Responda las siguientes preguntas sobre el texto dedicado a Tláloc:
1. ¿Qué día cayó el aguacero descrito?
2. ¿Cuántos años de vida tiene el mezquite?
3. ¿Qué le ocurrió a un pinabete del Lienzo Charro de Torreón Jardín?

## Texto:
+ + + + +

DE RAÍCES Y HORIZONTES

Tláloc

Con las recientes lluvias en La Laguna nos sentimos como nopales remojados. Son contadas las ocasiones en que Tláloc hace su trabajo de manera cabal y se manifiesta en esta tierra de fuego. El aguacero del sábado 21 de junio fue un verdadero concierto, lleno de fuerza y enjundia. Desperté esa madrugada y me atrapó el sonido único del agua del cielo que golpeaba en el techo, paredes, árboles, en el piso y sobre la propia agua con movimientos vertiginosos, como si huyese de alguien. No sé cuántas horas duró el concierto. Lo escuché acostada, con los ojos cerrados, luego, desde la ventana con vista a la calle y desde el mini patio de mi casa. Aunque era la misma intensidad de la lluvia, en cada espacio se escuchaba diferente. En el arroyo de la banqueta el estallido de las enormes gotas se ahogaba rápido, y en milésimos de segundos ya estaban las siguientes también extinguidas hasta formar parte de un río diminuto. En las cactáceas, el choque de las gotas de agua era en cámara lenta. La lluvia diagonal desaparecía gota a gota, como numerosos cortejos, en espera de ser sustituidos por otros más intensos. El mezquite parecía feliz. Con dos años de vida, fue su primera experiencia en ese sentido. En él se estrellaban por hileras las gotas de agua, que hacían balancear cada rama y al verlas en conjunto era como la unión de varios bailes. Todas las vainas del mezquite parecía como si buscaran la bendición del vital líquido. A la mañana siguiente observé los pinabetes del Lienzo Charro de Torreón Jardín muy bañados, al igual que las anacahuitas y la gobernadora. Un pinabete perdió una de sus grandes ramas. Los cerros de nuestra ciudad nos regalaron un tono verdoso, de nuevo con su pregón de la bondad infinita que solo el semi desierto puede darnos. En la carretera Torreón-Saltillo la mayoría de plantas y árboles adquirieron un verde espectacular. Contrastaba con el azul del cielo limpio. Nopales, ocotillos, palmas, mezquites, todos en espera de ser admirados. Este tono me hizo disfrutar más el trayecto. Gracias, Tláloc: ven más seguido a la comarca.

+ + + + +

## Material proporcionado:
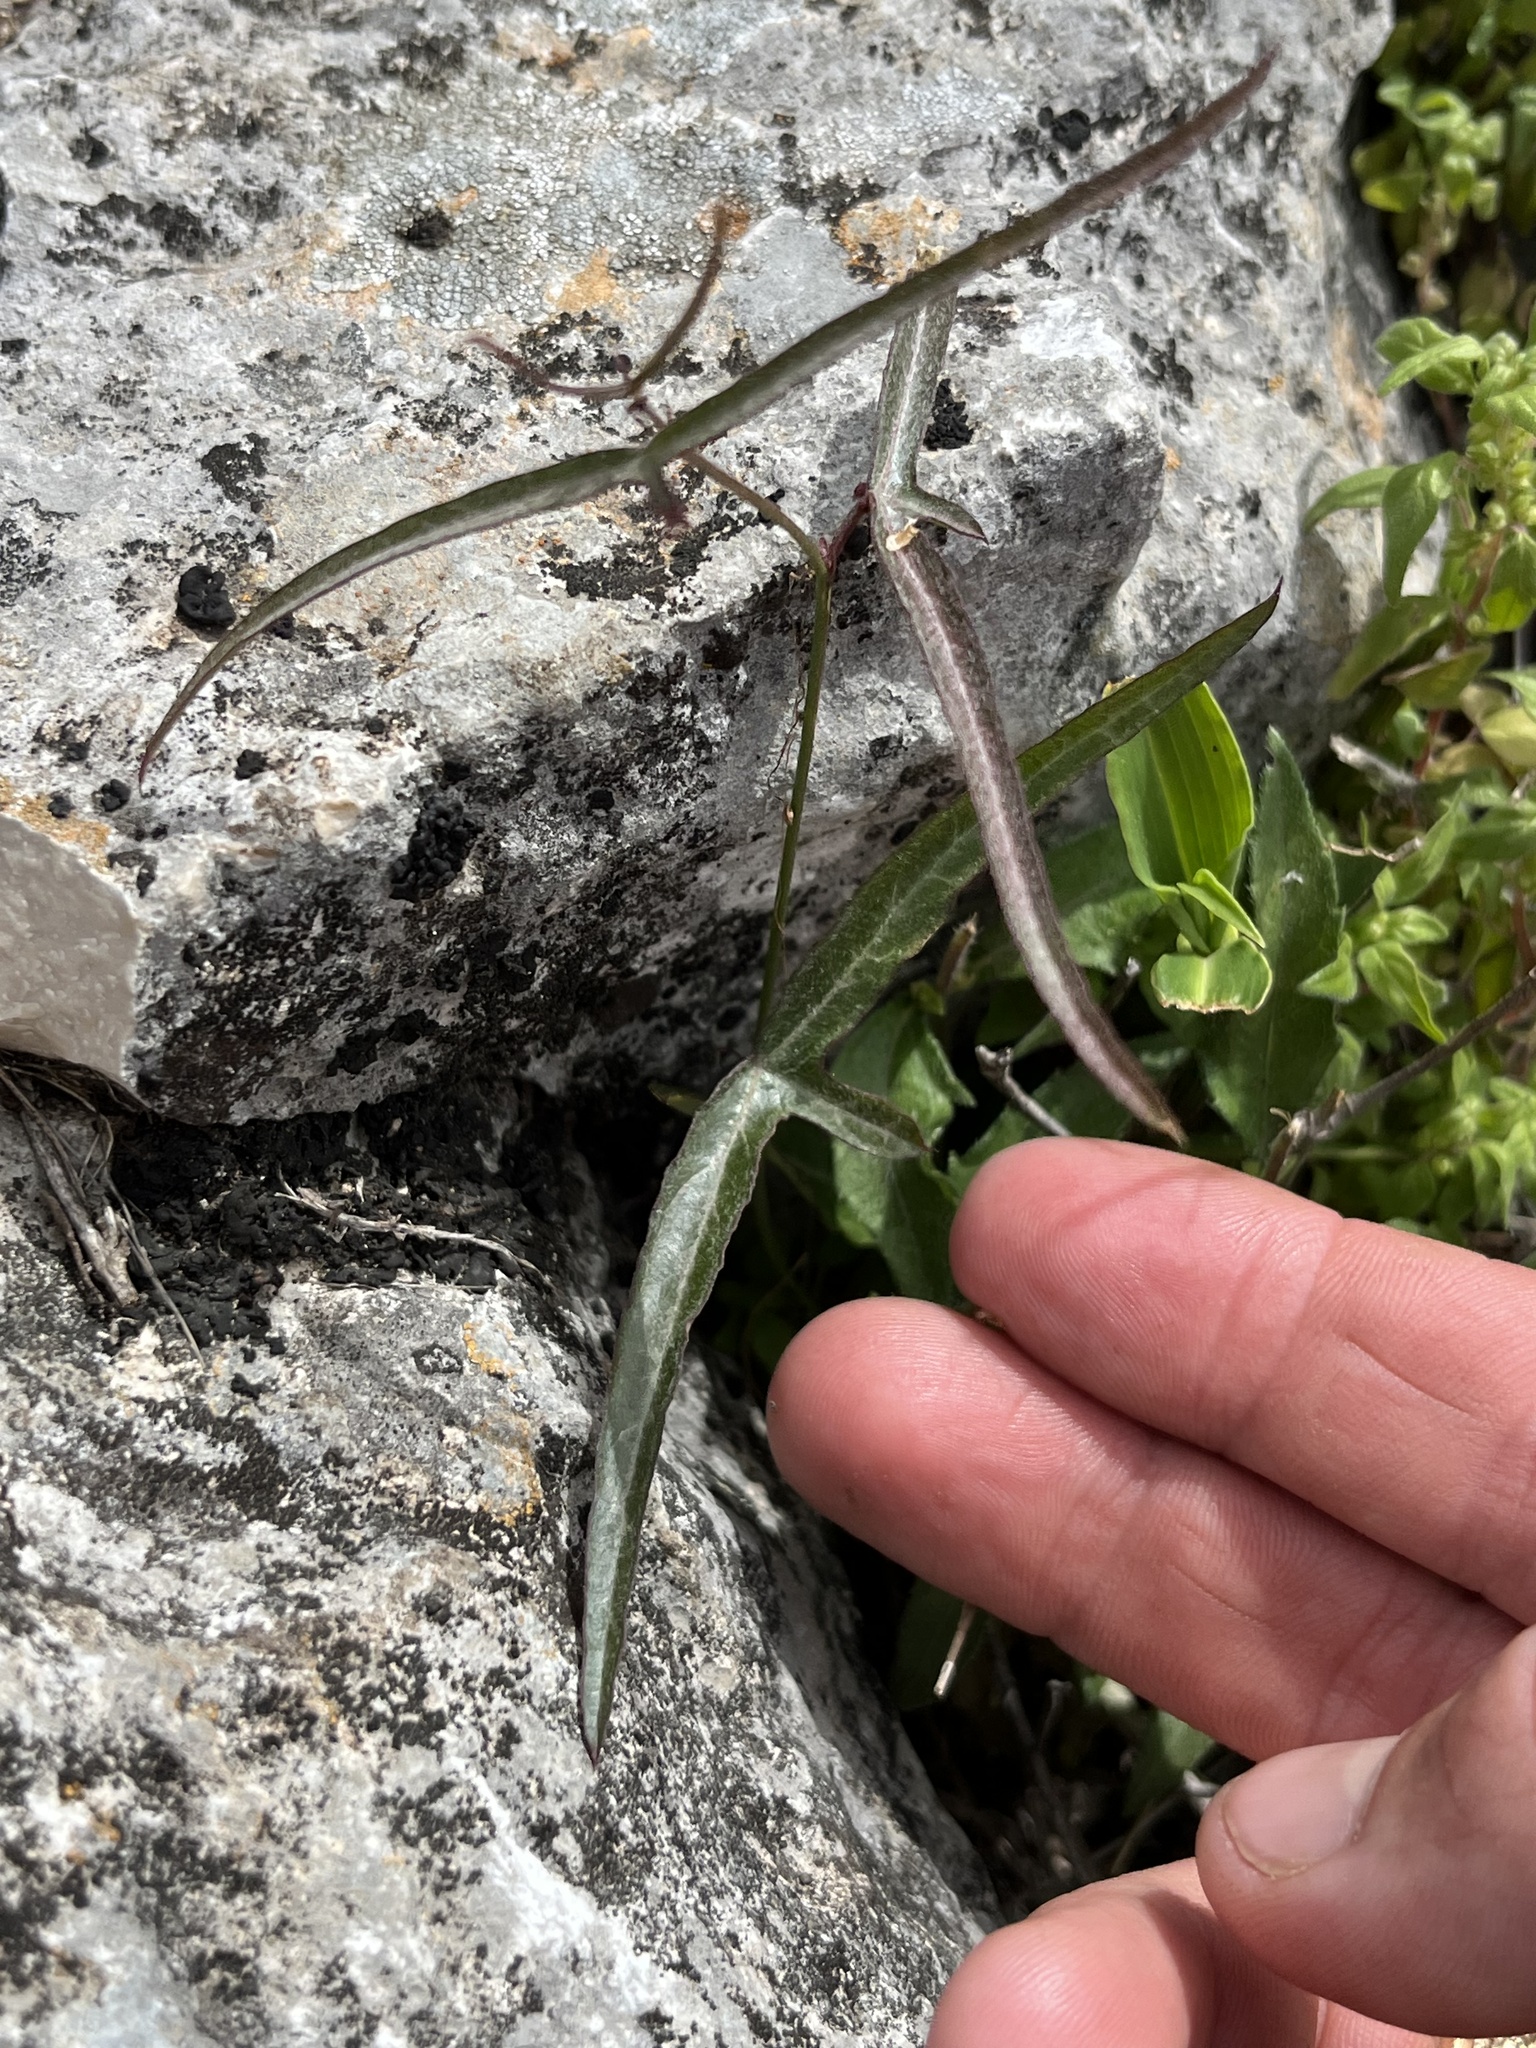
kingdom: Plantae
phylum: Tracheophyta
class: Magnoliopsida
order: Malpighiales
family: Passifloraceae
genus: Passiflora
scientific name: Passiflora tenuiloba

+ + + + +

## Respuesta:
1. El sábado 21 de junio.
2. Dos años.
3. Perdió una de sus grandes ramas.